Researchers at DCU set up blank male-identified social media accounts on TikTok and YouTube. Within 23 minutes, they were served up antifeminist and toxically masculine content regardless of whether they looked for it. After two to three hours of running these accounts, three quarters of the recommended content to these male accounts was toxic. Meta's own internal research has found that 64% of all extremist group joins are due to its recommendation tools. It found that Meta's own recommendation systems grow the problem. A leaked internal Meta document states that effective content moderation is practically impossible but that it can, at least, stop magnifying harmful content by giving it unnatural distribution. It can, but it does not do so because recommending misogynistic content makes it rich, so it does not care that it is fuelling gender-based violence and a growing gender divide around the world.

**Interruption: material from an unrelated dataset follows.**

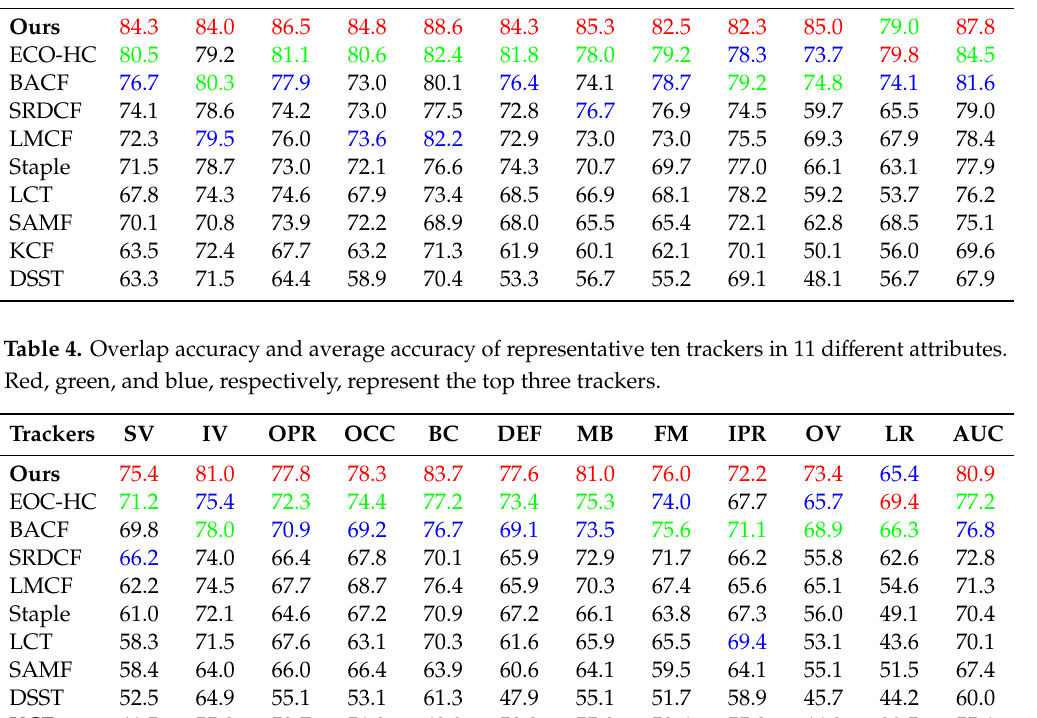
Table 3. Central position accuracy and average accuracy of representative ten trackers in 11 di ff erent attributes. Red, green, and blue, respectively, represent the top three trackers.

The conclusion reached by the researchers was to turn off recommender algorithms by default. Coimisiún na Meán also recommended this in its draft online safety code until the tech companies got to it, and the final version omits any reference to these recommender algorithms. Ireland is in a uniquely powerful position on this. Many of the biggest social media corporations are headquartered here. We have to make them turn off these toxic algorithms for good. This is one of the many reasons people should be on the streets against gender-based violence this International Women's Day, starting in Dublin at 1 p.m. at Dublin City Hall on Saturday.